It can get pretty informal in the 10th floor executive suite at the Department of Veterans Affairs.

VA Secretary Edward J. Derwinski has nicknames for his personal staff, dubbing some of the women "Little Miss Coffee Maker," "Little Miss Muffet," "Zsa Zsa," "Miss America" and "Lena." Women whom Derwinski doesn't know often get called "Angel."

It's a lifelong habit, Derwinski said yesterday. "I run a very informal, friendly, folksy -- rather than bureaucratic -- office," he said. "All my life I've given people nicknames and pet names . . . . It's just one of my idiosyncratic ways."

And, until yesterday, when Newsweek magazine reported that some women at VA headquarters were livid over the practice and considered it demeaning, Derwinski said he had never received a complaint.

"I guess I've got the friendliest front office in Washington," Derwinski opined.

Some of the women on his staff said they agreed.

"The ones that were livid were the ones that weren't named in the article," said Judy Williamson, a black woman whom Derwinski calls "Lena," as in entertainer Lena Horne.

Williamson, an assistant to Derwinski's deputy, said she was not offended at being called Lena.

"That's just his pet name for me," she said. "He has a pet name for everybody up here and he says it in a way that isn't demeaning. He is a great boss to work for."

"We're not livid," said Mary Jo Munnelly, a program assistant. Munnelly said she picked up her title as "Little Miss Coffee Maker" because she is one of the first to arrive at Derwinski's office and often brews the first pot of coffee there.

"I don't think he means any harm. It's his way of . . . thinking of us all as equals."

Patricia Ireland, executive vice president of the National Organization for Women, said, however, that Derwinski's practice was harmful and old-fashioned.

"I'm sure that the secretary of Veterans Affairs does not understand how offensive he is being. But that's what men in position of authority have to understand," she said.

Giving women such names often associated with children and food is "a way of limiting women . . . when, in fact, they are professional people with responsible jobs," Ireland said. "Wouldn't he feel the same way, if someone came up to him and said: 'Hey, Cupcake?' "

At the VA headquarters on Vermont Avenue NW near the White House, the executive staff calls the burly, crew-cut Derwinski "The Big Cheese" and "Mr. D."

"It's a two-way street," said Dennis R. Boxx, VA spokesman. "Few people on the immediate staff call him, 'Mr. Secretary.' "

The secretary's office softball team is called "The Big Cheeses" in honor of Derwinski, some of the workers pointed out.

Some of the men in Derwinski's inner circle also have nicknames.

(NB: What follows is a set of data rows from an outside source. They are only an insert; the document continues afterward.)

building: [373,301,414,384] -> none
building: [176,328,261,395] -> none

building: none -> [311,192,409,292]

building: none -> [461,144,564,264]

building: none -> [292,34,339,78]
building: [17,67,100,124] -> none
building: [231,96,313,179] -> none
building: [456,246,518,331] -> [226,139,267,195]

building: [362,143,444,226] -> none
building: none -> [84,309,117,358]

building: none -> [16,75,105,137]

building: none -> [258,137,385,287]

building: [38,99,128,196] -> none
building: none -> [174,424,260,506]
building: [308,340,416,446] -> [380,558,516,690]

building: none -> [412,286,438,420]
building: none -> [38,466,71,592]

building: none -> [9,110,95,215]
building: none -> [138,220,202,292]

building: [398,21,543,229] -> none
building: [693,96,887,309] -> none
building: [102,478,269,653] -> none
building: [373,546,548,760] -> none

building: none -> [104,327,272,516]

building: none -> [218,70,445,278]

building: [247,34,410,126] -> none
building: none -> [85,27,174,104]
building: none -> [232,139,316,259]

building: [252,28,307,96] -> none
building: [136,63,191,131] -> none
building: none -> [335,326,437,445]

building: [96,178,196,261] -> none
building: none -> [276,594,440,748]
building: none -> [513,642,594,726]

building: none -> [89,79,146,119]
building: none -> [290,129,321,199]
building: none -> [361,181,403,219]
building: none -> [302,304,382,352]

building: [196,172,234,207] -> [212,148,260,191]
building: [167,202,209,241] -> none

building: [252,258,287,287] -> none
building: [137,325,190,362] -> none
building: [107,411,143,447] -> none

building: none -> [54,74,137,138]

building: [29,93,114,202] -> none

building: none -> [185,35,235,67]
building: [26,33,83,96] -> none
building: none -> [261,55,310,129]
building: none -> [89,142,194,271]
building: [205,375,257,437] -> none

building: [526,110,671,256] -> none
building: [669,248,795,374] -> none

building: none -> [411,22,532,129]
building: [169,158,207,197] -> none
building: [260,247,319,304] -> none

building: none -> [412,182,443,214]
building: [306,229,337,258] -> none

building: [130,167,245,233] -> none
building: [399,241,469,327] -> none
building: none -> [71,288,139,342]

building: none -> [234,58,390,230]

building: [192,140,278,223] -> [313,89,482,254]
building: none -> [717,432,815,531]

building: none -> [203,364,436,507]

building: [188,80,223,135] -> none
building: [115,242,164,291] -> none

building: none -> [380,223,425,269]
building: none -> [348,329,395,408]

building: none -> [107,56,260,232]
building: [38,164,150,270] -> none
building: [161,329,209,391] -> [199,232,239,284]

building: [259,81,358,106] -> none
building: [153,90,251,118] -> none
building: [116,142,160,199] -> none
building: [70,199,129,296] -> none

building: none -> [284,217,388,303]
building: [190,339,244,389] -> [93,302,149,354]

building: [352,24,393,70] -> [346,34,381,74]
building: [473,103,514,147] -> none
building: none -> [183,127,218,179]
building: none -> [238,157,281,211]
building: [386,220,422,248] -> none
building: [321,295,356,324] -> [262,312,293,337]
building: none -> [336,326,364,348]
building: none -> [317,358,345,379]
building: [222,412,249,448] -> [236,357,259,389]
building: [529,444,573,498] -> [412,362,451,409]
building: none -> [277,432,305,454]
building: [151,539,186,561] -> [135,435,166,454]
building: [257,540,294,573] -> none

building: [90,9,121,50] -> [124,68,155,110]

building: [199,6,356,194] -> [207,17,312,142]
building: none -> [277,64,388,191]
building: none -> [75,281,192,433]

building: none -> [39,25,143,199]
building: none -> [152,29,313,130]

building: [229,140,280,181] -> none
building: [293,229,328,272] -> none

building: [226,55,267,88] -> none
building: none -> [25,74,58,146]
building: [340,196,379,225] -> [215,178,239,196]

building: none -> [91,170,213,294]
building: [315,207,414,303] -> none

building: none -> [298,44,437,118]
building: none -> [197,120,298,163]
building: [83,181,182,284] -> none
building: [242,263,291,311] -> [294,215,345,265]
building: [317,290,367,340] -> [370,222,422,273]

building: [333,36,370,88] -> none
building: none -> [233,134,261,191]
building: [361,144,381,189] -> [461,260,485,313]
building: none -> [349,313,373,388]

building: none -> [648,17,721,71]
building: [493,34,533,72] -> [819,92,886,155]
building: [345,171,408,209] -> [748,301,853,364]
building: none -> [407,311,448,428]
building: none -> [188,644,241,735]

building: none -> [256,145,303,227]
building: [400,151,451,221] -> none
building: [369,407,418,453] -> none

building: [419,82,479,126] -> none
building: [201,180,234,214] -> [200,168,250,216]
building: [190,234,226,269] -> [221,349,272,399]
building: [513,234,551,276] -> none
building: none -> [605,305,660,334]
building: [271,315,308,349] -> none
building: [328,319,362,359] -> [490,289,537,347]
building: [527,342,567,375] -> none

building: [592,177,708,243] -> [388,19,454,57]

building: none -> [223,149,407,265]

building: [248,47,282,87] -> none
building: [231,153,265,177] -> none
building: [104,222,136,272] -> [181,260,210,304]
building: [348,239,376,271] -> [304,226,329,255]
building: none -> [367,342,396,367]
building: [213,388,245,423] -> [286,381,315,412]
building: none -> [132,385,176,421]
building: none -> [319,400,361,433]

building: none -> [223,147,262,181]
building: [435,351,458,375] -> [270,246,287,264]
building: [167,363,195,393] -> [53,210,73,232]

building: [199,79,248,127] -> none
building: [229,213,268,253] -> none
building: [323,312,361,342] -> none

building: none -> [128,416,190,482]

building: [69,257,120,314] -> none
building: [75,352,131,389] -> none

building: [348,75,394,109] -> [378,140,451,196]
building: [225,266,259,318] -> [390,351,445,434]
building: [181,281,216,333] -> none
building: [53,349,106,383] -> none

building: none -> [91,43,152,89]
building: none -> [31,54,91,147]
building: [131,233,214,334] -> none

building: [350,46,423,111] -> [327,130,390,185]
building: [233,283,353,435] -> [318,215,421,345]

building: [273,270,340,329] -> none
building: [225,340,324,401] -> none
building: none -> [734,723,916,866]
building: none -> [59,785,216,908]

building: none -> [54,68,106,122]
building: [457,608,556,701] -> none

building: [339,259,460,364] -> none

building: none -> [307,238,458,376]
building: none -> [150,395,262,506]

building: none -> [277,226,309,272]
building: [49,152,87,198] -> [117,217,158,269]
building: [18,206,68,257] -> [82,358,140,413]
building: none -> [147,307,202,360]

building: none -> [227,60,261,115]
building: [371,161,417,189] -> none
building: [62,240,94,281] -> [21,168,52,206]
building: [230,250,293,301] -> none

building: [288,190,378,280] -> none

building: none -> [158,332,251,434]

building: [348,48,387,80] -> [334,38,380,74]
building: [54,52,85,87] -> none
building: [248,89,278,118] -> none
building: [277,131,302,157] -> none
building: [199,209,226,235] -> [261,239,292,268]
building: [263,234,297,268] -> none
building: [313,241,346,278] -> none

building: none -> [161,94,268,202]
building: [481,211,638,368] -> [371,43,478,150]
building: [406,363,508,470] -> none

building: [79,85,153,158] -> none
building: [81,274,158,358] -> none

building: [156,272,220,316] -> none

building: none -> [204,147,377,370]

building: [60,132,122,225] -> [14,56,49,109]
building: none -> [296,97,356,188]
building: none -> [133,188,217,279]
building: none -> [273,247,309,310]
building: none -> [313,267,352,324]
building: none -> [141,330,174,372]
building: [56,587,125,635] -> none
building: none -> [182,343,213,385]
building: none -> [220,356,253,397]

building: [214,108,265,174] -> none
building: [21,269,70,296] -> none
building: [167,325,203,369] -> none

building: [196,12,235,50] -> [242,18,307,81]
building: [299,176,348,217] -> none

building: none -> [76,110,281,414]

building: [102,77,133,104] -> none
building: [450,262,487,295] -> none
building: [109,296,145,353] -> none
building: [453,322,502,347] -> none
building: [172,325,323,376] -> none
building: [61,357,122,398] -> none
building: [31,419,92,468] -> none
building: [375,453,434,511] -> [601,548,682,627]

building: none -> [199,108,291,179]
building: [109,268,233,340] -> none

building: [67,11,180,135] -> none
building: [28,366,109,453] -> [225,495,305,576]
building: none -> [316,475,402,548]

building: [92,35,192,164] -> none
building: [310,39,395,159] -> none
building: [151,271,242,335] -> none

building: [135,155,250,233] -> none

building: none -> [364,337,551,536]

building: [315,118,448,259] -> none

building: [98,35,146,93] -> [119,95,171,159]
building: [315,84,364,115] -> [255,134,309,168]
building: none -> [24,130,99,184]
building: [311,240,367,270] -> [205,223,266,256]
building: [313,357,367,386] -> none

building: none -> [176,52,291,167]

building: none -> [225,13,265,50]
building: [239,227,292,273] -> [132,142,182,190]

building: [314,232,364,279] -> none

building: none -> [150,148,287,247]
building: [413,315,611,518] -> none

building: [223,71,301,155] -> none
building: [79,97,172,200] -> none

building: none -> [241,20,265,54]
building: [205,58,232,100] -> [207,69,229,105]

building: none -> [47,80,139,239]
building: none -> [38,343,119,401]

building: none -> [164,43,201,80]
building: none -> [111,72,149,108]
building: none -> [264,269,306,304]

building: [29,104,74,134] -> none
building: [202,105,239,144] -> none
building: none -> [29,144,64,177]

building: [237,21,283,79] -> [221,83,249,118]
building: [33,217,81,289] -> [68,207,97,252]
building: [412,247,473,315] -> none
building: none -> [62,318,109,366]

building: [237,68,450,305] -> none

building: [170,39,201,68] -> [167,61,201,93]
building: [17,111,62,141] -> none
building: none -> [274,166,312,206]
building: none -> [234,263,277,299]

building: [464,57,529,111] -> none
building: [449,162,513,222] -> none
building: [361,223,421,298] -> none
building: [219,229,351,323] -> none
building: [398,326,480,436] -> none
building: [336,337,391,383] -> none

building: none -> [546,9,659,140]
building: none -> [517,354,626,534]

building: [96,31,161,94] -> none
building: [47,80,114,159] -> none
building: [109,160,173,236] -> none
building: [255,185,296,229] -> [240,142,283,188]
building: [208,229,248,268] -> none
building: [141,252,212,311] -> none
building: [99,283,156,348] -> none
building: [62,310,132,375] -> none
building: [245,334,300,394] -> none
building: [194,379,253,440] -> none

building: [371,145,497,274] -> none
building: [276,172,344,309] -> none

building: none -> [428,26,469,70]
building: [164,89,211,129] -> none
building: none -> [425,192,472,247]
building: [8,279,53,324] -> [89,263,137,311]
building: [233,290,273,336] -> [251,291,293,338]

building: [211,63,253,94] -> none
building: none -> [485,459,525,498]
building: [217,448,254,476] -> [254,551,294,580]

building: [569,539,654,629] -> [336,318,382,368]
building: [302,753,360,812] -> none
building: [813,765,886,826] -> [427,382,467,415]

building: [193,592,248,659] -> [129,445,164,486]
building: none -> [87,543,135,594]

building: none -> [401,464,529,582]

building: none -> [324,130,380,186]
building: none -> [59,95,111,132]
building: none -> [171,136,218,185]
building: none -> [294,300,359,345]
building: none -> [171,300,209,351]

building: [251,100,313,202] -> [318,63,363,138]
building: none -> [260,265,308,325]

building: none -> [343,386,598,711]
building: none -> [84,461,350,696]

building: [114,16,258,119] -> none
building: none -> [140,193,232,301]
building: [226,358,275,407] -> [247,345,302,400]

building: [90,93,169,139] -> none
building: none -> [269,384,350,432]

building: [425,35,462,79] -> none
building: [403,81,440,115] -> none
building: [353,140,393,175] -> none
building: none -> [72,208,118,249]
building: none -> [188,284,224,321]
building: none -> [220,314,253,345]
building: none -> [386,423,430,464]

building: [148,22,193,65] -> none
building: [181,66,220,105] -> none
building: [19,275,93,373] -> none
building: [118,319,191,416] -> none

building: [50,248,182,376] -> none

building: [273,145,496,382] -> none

Deputy Secretary Anthony J. Principi is "Sonny Boy" and he calls Derwinski "Papa," Boxx said.

The spokesman said about a dozen of the secretary's personal staff told him yesterday after they saw copies of the Newsweek article that they were not offended by their nicknames and that they supported him. "If he has offended anyone, then apologies are extended," Boxx said.

Derwinski said when he came to Washington as a member of Congress from Chicago 32 years ago he remembered nicknaming a woman with a deep voice.

"You sound like Tallulah Bankhead, the actress," Derwinski announced, dubbing the woman "Tallulah," a nickname she carried until her retirement. That may have started the habit, Derwinski said.

"I guess I'm extremely folksy and informal," the secretary said.